Wrongful death lawsuits are some of the most complex and emotionally draining cases, both for lawyers and the parties involved. This is why it is so important for people to have a real understanding of what situations can merit filing a wrongful death suit. This information can not only make the process easier to understand, but it also prevents a lot of unnecessary suffering for individuals who file a case thinking they have a claim, but end up getting nothing in return.

Here are three major elements that must be found in every situation in order for it to become a wrongful death suit.

1. Involvement
It is absolutely crucial that the involvement of an individual, group of individuals or company be established if a wrongful death suit is to proceed. If something horrible happens to a person, but you cannot prove the involvement of the other party, there is no wrongful death suit.
For example, someone drinks a can of soda and drops dead five hours later. If it is found that the soda contained unsafe and toxic chemicals, a wrongful death suit is possible. If the soda was found to be a normal can of soda that did not pose an immediate risk to the person, there is no grounds for a lawsuit.

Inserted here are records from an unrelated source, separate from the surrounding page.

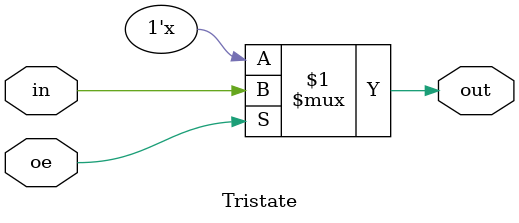
<source format=v>
module Tristate (out, in, oe);

    input   in, oe;
    output  out;
    tri     out;

    bufif1  b1(out, in, oe);

endmodule
</source>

2. Negligence or Wrongful Acts
Even if there is a link between the event and another party, it is up to the wrongful death claimants to prove that there was negligence or wrongful doing on the part of the other party.
We can continue with our first example here. If the person died soon after consuming a can of soda, but it was found that they were deathly allergic to one of the substances in the soda, it could be argued that the other party committed no negligence or wrongful act. If the person in question had simply read the list of ingredients on the can, they would still be alive.

3. Extent of Damage –
These lawsuits are not filed purely because of emotional trauma. While emotional trauma does play a role, it must be combined with real financial losses that you are seeking compensation for. In the first example, there would be medical expenses and funeral costs for the person who died suddenly. If this person was the primary income generator in their family, there are additional lost expenses. And finally, there is the emotional loss of the person no longer being in their family’s life, which is also considered by the court.